Modes d'emploi
Jeudi 14 mai 2020, d'après le quotidien britannique The Telegraph, Airbus pourrait présenter un plan de suppression de 10 000 emplois. L'avionneur évoque "des spéculations".

Le patron d’Airbus, Guillaume Faury, a posé l’équation dès la fin du mois d’avril : « Notre trésorerie diminue à une vitesse sans précédent, ce qui peut menacer l’existence même de notre entreprise ».

Depuis plusieurs semaines, pour faire face à ce trou d’air lié à la crise sanitaire du Coronavirus, Airbus a réduit sa production et eu recours au chômage partiel pour 3000 de ses 48 000 salariés de l’Hexagone, salariés qui travaillent sur les sites de Toulouse, Nantes et Saint-Nazaire. 

Pour faire face à cette crise inédite qui va provoquer de gros dégâts chez les compagnies aériennes et donc, par ricochet, dans le secteur aéronautique tout entier, l’avionneur européen pourrait aller plus loin. 

Jeudi 14 mai 2020, selon le quotidien britannique, The Telegraph, Airbus envisagerait la suppression de 10 000 emplois. Ce plan social pourrait même aller jusqu’à la suppression de 10 % des effectifs qui s’élèvent à environ 135 000 salariés dans le monde, selon des sources anonymes citées par le quotidien.

Pour rappel, le dernier gros plan de restructuration, Power 8, qui s’était étalé de 2007 à 2010, avait engendré 5 000 suppressions d’emplois chez Airbus et autant chez les sous-traitants. À Toulouse, plus de 3000 postes avaient été supprimés. 

« Airbus ne commente pas les spéculations en cours »

Jeudi 14 mai, Airbus a qualifié ces informations de spéculation. Voici sa réaction :

Au cours des dernières semaines, Airbus a mis en place un certain nombre de mesures financières, opérationnelles et sociales afin de s’adapter aux graves conséquences sanitaires et économiques de la crise COVID-19.
La compagnie continuera à prendre toutes les mesures nécessaires pour assurer l’avenir d’Airbus en coopération avec ses partenaires sociaux. Airbus ne commente pas les spéculations en cours.

« Pas d’annonce officielle » en usine à Toulouse

Du côté des syndicats, l’on demeure prudent :

Dans le contexte actuel, tout peut aller très vite mais, pour l’heure, n’y a eu aucune annonce officielle en ce sens au sein de l’usine, indique Olivier Le Pelven de la CGT. Nous ne sommes pas dupe, car nous voyons bien que de nombreuses entreprises licencient actuellement mais sur notre agenda, la prochaine grande réunion avec les syndicats doit avoir lieu en septembre.

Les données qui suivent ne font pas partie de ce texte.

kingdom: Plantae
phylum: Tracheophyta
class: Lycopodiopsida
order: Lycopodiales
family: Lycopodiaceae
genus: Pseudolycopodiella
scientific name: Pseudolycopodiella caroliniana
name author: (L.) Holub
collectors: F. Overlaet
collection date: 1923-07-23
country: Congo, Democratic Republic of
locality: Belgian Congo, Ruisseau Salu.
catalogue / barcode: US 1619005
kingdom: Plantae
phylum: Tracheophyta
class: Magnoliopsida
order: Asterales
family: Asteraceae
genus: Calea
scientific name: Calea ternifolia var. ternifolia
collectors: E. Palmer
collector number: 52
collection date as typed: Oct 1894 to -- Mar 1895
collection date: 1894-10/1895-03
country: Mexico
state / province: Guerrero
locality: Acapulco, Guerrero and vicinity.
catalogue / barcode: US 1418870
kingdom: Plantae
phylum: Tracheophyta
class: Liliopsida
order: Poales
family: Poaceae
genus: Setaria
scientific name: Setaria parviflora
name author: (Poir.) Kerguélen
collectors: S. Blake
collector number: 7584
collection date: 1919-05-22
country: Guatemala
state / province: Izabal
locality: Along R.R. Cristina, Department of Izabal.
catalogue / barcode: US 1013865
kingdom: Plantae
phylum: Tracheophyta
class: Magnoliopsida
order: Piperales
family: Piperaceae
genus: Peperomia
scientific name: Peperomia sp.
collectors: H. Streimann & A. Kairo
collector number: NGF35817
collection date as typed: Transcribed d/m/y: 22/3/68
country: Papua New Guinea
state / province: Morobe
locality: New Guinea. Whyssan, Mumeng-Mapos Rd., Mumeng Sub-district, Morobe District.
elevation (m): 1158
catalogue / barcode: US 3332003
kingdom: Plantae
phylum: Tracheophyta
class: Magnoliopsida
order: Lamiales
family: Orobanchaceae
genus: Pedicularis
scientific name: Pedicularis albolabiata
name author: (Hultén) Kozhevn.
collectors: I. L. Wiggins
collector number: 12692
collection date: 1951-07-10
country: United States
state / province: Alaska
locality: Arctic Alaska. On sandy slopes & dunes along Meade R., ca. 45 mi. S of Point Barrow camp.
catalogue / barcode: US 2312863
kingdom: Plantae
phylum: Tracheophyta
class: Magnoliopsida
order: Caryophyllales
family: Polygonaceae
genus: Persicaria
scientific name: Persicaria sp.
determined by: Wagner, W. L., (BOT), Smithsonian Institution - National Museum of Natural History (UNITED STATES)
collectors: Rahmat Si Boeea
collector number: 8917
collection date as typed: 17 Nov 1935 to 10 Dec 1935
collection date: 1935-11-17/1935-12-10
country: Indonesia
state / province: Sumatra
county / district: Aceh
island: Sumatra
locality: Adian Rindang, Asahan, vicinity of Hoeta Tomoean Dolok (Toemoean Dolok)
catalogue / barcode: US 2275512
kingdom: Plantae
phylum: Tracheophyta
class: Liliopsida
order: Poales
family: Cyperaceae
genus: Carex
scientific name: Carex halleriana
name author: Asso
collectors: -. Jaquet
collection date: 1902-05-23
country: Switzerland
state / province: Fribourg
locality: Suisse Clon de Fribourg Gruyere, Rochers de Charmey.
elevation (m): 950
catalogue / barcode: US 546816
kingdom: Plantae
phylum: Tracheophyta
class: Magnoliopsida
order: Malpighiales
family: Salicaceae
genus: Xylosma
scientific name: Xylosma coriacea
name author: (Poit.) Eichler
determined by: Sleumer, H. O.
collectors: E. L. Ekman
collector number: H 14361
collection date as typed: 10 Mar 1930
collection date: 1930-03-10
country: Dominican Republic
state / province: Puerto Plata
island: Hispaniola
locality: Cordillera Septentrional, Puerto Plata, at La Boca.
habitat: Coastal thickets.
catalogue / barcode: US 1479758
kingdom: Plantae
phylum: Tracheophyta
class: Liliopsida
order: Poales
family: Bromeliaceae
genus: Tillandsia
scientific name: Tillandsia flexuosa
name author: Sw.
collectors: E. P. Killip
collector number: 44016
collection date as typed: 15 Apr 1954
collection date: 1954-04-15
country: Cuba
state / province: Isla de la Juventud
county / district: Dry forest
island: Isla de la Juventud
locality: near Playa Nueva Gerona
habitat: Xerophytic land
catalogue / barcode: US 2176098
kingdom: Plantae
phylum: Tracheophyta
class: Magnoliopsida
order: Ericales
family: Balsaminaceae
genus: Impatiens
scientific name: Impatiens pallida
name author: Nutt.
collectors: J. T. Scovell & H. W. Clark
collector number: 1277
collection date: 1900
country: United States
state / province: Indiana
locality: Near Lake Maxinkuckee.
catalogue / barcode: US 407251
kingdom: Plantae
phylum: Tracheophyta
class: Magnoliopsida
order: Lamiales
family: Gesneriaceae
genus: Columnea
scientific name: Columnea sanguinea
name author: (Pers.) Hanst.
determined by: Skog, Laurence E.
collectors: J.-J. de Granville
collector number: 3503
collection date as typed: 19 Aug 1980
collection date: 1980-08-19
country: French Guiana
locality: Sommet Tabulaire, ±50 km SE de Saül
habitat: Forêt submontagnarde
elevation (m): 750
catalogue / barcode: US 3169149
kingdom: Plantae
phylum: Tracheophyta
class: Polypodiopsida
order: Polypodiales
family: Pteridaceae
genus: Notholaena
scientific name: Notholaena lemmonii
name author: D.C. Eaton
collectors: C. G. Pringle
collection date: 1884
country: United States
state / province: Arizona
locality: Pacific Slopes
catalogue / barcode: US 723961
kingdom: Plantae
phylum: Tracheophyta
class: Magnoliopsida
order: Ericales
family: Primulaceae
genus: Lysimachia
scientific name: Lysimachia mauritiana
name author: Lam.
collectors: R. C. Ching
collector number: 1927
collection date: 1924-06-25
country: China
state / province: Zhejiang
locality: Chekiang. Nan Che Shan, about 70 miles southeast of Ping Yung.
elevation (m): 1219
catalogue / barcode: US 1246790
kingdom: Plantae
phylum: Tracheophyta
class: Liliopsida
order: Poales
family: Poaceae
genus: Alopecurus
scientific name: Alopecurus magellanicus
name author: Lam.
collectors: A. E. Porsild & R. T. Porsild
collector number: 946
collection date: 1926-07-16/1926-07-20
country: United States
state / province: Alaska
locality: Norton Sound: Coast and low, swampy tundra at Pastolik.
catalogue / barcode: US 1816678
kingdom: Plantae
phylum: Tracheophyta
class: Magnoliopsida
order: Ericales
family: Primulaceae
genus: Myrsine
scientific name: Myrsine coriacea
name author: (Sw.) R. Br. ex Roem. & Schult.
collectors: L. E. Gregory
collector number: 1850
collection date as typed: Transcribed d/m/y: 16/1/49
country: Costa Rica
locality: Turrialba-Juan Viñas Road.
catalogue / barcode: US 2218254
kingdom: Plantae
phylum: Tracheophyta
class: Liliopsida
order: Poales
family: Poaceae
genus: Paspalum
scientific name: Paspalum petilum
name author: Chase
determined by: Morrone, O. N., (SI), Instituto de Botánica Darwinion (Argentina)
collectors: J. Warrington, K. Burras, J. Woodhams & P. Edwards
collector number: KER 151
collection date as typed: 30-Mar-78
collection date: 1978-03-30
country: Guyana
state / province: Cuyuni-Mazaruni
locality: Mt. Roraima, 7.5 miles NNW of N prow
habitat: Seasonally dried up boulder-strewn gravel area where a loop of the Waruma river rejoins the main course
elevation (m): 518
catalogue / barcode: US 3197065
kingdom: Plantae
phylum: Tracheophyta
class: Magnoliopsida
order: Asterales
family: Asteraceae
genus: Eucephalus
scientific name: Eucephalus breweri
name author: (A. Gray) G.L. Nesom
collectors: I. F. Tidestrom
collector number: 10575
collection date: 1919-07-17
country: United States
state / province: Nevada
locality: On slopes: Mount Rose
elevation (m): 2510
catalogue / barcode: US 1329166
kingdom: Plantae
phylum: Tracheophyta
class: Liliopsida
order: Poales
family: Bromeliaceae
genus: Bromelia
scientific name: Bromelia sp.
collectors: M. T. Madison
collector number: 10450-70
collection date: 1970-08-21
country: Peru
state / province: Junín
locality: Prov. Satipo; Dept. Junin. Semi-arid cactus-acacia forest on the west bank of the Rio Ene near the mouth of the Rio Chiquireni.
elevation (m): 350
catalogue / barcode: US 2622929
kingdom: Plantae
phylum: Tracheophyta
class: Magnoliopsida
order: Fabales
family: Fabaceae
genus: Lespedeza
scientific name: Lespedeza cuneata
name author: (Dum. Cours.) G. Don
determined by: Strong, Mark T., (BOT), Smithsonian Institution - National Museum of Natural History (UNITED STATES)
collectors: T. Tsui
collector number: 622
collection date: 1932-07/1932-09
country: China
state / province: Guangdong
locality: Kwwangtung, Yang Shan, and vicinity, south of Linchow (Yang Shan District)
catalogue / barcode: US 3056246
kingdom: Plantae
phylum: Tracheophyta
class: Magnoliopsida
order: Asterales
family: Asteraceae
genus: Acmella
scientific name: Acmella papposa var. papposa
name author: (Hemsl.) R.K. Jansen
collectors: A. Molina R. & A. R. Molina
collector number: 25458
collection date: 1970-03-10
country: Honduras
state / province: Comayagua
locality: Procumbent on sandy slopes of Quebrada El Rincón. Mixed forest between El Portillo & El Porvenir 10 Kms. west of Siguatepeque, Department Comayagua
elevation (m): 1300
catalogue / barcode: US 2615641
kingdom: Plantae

D’ici là, Airbus va toujours avoir recours au chômage partiel dans les prochaines semaines. Il pourrait y avoir de nouveaux ajustements en juillet également. 

Des pertes énormes 

Par les temps qui courent, tout peut néanmoins aller vite. Au premier trimestre 2020, Airbus a accusé 481 millions de pertes.

Pour Alain Di Crescenzo, le président de la CCI Occitanie, « Airbus se retrouve dans la situation d’un couple qui a contracté un crédit pour construire sa maison et à qui l’on dit désormais qu’il va devoir continuer à payer ce crédit, mais avec des revenus divisés par deux ».

Toujours selon lui, ce sont 40 000 emplois qui pourraient être menacés dans les prochains mois. 

Crise chez les sous-traitants

D’ores et déjà, certains sous-traitants envisagent des plans de licenciements.

La direction de Derichebourg Aeronautics, l’un des importants sous-traitant d’Airbus à Toulouse a par exemple convoqué,  lundi 11 mai 2020, un comité social et économique. Une réunion pendant laquelle la direction de l’entreprise a présenté, en visio-conférence, une proposition d’accord de performance collective

Derichebourg Aeronautics emploie actuellement 1600 personnes à Blagnac. Selon les syndicats, ce sont 700 emplois qui seraient menacés par le plan de sauvegarde de l’emploi.